Site Controller Health | NVIDIA Infra Controller

Use this playbook when the problem affects site-controller nodes, core NICo services, cloud sync, or shared infrastructure rather than a single managed host.

Site-controller nodes run the NICo control plane. They are not managed hosts.

Quick Health Checklist

$ kubectl get nodes -o wide
$ kubectl get pods -A
$ kubectl get svc -A | grep LoadBalancer

Check critical namespaces for the site:

$ kubectl get pods -n <nico-namespace>
$ kubectl get pods -n postgres
$ kubectl get pods -n vault

Node and Kubernetes Layer

Symptom	What to check
node `NotReady`	kubelet logs, cert renewal, node network, disk pressure.
node stuck after cert renewal	restart kubelet and API components; confirm certs on every control-plane node.
workload scheduling failures	taints, node pressure, image pull failures, storage class issues.

Core NICo Services

Symptom	What to check
`nico-api` crash loop	config TOML, database connectivity, TLS, required site fields.
DB connection failures	Postgres health, pool exhaustion, deadlocks, Patroni member state.
DHCP or PXE endpoint down	`nico-dhcp`, `nico-pxe`, LoadBalancer IPs, MetalLB.
API TLS probe failure	certificate, LoadBalancer routing, DNS.
DNS down	DNS pods, upstream resolver, endpoint probes.
SSH console unreachable	SSH console pod and service routing.

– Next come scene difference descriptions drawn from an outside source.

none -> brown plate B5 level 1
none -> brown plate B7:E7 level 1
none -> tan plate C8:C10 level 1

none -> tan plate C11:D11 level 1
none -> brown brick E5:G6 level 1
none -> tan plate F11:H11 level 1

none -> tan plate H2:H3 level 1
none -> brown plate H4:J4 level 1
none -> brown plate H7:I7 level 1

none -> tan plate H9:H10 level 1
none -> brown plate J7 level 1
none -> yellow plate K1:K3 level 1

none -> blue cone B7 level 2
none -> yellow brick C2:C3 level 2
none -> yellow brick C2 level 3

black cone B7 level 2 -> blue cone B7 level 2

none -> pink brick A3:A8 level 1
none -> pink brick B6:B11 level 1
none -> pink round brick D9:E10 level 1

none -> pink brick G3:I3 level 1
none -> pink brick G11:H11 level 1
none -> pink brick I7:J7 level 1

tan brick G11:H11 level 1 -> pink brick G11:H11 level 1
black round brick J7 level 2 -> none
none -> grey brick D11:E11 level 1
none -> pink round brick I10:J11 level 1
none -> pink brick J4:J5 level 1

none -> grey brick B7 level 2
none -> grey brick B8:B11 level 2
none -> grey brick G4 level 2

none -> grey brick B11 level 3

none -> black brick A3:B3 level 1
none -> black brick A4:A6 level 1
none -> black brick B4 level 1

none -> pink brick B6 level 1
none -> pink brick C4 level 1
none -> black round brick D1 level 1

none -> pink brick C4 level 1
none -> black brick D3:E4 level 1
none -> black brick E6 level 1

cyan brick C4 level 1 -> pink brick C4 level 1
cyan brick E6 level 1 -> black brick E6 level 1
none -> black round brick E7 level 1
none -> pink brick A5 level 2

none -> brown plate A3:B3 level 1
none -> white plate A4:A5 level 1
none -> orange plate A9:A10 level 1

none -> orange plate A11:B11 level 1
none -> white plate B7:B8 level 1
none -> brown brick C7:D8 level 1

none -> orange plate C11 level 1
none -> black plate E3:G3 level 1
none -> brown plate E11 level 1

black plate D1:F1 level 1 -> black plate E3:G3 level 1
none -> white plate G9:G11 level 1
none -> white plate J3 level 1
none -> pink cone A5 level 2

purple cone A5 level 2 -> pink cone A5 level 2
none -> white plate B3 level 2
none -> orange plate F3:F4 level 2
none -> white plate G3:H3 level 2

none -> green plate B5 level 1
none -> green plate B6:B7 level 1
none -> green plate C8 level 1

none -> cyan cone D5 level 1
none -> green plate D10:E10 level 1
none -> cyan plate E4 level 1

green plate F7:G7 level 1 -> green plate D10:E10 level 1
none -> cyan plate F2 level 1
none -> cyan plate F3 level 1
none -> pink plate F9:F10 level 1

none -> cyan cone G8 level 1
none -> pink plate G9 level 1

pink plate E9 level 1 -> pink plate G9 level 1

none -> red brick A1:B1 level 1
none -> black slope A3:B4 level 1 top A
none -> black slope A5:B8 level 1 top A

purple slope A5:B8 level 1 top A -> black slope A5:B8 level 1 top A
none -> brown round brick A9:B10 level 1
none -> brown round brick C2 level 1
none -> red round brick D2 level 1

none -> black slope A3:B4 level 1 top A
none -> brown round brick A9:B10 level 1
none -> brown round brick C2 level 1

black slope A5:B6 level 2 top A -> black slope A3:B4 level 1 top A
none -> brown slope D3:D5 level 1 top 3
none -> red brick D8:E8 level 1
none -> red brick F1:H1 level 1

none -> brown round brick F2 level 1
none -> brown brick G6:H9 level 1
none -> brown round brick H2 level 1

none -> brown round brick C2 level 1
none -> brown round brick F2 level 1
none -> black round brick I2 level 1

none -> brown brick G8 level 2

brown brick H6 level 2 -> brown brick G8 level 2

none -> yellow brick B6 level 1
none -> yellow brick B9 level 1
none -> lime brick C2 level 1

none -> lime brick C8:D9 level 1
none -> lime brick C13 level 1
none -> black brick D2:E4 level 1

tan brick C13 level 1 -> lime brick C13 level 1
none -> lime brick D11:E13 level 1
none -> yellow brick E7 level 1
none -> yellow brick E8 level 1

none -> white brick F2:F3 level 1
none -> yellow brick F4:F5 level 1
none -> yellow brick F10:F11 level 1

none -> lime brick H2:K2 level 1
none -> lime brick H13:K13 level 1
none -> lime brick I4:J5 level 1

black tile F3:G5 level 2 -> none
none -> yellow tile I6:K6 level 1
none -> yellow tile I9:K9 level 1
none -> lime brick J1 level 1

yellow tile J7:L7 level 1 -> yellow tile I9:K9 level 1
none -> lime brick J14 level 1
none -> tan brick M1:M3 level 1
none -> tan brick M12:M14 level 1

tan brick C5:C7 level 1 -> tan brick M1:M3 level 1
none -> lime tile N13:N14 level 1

Postgres health needs more than kubectl get pods:

$ kubectl -n postgres exec pod/<postgres-pod> -c postgres -- patronictl list

Control-Plane Networking

Check:

MetalLB BGP peers
IP pools
LoadBalancer services
FRR speaker status
DNS and service routing

$ kubectl get svc -n <nico-namespace> | grep LoadBalancer

Site Agent and Cloud Sync

Cloud-to-site sync failures can make the cloud UI and site state disagree.

Check site-agent logs:

$ kubectl logs -n <site-agent-namespace> -l app.kubernetes.io/name=<site-agent-label> | grep NicoClient

Common causes:

site agent cannot reach nico-api
mTLS cert projection problem
DNS cold-cache or startup race
cloud API connectivity issue
site agent crash loop

Upgrades and Configuration

For config or upgrade issues:

lint changed TOML where possible
confirm generated ConfigMaps contain expected values
confirm ArgoCD or deployment sync completed
confirm required secrets were projected

Certificate and Secret Rotation

Credential and certificate issues often surface as unrelated BMC, API, or probe failures.

Check:

Vault pod health
nico-api to Vault connectivity
certificate renewal on every control-plane node
projected secrets in affected pods
carbide_api_vault_requests_failed_total

The metric prefix may remain carbide_* even when the service is now named NICo.